_The task:_
Where a line in the records holds "file", count it once; return only the final number.

_Exercise inputs:_
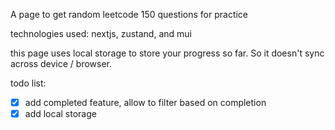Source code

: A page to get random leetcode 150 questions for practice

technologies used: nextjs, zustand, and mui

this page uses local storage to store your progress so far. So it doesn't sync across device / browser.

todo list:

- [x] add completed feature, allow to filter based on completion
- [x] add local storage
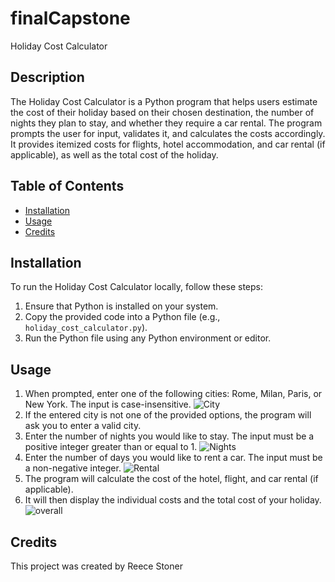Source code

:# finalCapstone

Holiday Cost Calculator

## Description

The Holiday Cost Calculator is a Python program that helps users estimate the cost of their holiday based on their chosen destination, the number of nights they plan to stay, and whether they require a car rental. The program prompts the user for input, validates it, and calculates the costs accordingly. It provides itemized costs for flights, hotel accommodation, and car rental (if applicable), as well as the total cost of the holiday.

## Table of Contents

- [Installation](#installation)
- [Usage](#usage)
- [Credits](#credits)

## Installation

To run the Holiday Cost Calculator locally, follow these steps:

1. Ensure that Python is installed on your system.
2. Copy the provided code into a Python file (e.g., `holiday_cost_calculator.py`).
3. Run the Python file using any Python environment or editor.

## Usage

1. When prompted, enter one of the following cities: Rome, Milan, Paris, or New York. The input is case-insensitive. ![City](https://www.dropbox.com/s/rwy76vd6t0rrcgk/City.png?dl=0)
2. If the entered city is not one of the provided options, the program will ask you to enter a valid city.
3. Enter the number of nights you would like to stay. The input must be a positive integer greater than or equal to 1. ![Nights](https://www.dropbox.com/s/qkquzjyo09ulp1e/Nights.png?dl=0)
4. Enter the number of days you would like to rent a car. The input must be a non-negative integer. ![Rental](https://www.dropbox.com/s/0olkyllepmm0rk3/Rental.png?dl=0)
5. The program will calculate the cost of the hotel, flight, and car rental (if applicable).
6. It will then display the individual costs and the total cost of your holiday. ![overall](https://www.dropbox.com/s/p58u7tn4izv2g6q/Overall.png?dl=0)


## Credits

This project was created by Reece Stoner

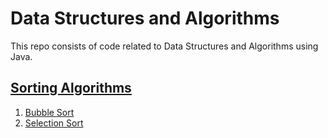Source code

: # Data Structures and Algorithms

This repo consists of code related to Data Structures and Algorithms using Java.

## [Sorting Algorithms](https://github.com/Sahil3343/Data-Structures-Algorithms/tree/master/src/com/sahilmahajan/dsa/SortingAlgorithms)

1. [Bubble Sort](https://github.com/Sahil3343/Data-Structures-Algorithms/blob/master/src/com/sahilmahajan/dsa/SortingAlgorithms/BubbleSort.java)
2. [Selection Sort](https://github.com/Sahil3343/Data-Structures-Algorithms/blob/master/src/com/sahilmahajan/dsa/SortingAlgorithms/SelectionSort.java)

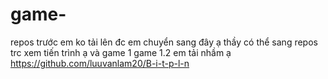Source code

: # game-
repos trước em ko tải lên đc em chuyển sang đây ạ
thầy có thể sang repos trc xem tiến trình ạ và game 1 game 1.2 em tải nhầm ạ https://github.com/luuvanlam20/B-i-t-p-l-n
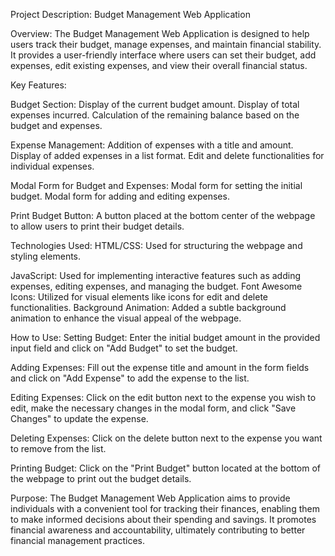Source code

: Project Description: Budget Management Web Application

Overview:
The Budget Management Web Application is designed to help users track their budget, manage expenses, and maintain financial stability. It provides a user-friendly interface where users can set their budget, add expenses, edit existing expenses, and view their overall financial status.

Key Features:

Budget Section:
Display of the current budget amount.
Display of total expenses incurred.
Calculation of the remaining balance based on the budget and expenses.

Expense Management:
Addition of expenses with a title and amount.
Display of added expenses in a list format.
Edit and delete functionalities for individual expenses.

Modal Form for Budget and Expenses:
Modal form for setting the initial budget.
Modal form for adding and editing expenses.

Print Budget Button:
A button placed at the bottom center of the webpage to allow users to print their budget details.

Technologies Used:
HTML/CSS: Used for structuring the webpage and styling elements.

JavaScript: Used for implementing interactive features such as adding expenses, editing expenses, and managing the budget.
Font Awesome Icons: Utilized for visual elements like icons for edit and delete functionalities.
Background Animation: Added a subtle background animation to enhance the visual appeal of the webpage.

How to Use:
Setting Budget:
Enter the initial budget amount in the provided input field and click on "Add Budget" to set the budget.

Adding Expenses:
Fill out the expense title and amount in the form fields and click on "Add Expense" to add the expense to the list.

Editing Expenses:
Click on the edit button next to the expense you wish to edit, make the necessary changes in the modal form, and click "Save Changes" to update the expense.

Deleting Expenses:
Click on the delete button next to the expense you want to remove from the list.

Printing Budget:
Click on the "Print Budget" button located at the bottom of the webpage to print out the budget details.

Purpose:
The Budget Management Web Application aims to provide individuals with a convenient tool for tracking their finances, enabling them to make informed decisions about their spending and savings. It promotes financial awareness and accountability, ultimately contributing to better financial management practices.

_Answer box:_
2